Don’t take it personally

Salaams and Good Morning !

Here is your daily dose of Wisdom for Living Your Best Self!

A very effective step towards equanimity is to practice taking things less personally.

Let us understand this through a Taoist fable from Chuang-Tzu, which I learnt from one of my teachers, Rick Hanson.

Here is how he tells it:

It is a beautiful day and you are floating in canoe with a friend on a slow-moving river on a beautiful Sunday.

Suddenly there is a loud thump on the side of the canoe, and it rolls over, dumping you and your friend into the cold water. You come up sputtering and realize that somebody swum up to your canoe and tipped it over on purpose, for a joke and is now laughing at how annoyed you and your friend are.

How do you feel when you experience this?

Now let's imagine a slightly different scenario.

The scene is exactly the same: same boat, same river and same beautiful but cold river. Your boat is hit, tipped over and you are cold and wet. Except that when you come up and see what happened, it is a large log that drifted downstream and bumped into your canoe, causing it to tip over.

This time, how do you feel?

The facts are the same in each case: you are cold and wet, and your boat ride is ruined. But when you feel personally picked on, everything feels worse, doesn't it?

Here's the thing: most of what "bumps into our boat" in life – including emotional reactions from others, traffic jams, illness, or mistreatment at work – are like impersonal logs put in motion by "10,000 causes upstream", causes that we do not "see" because they are far away, but they are present nevertheless.

If a friend is mean towards us, for example. It hurts, for sure, and we may need to address the situation. If it is a pattern, we can watch out for the logs, repair the boat or find a different river.

But we might also consider what has caused this person, this "log" to bump into our boat.
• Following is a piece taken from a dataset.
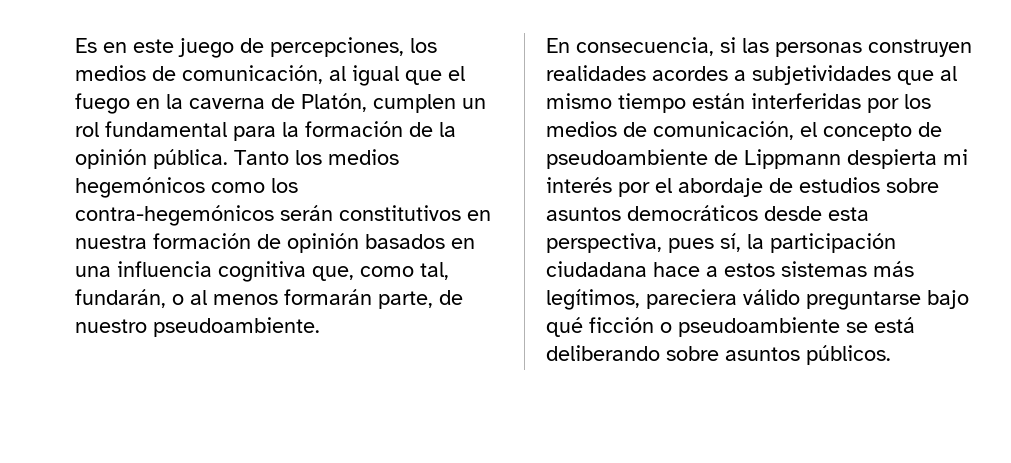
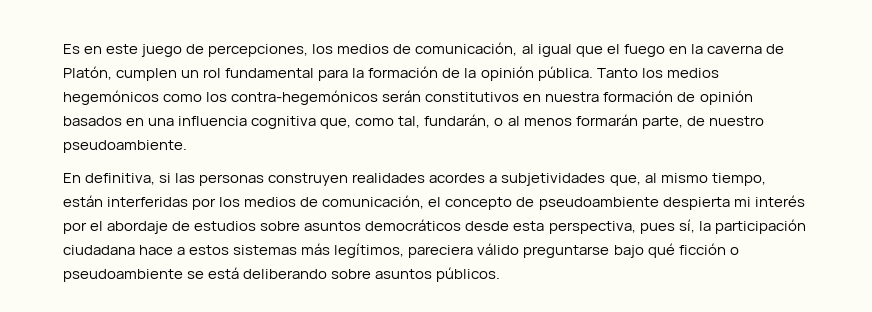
[576,37,714,56] consecuencia, -> [85,173,156,185] definitiva,
[897,70,934,85] que -> [609,175,641,186] que,
[618,93,686,113] tiempo -> [711,173,766,186] tiempo,
[714,149,841,169] de Lippmann -> (659, 203) none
Bumping into our boat might have been caused by: interpretations and misinterpretations of our actions; personal health problems, pain, worries or anger about other things, temperament, personality, childhood experiences; causes from the larger context, like economy, culture, oppression, or world events; and causes way back upstream in time, like how his or her parents were raised.

To consider the "10,000" causes upstream that caused logs to get dislodged and bump into our small little boat is a humbling and wonderfully empowering truth: the vast majority of the time, when we get hit by a log, it is not personal.

So instead of getting angry at logs floating by, how about just keep an eye out for them, trying and reduce the impact maybe by gently nudging them out of the way, and repairing our boats when they do get bumped on occasion?

A much more effective use of our energies, wouldn't you say?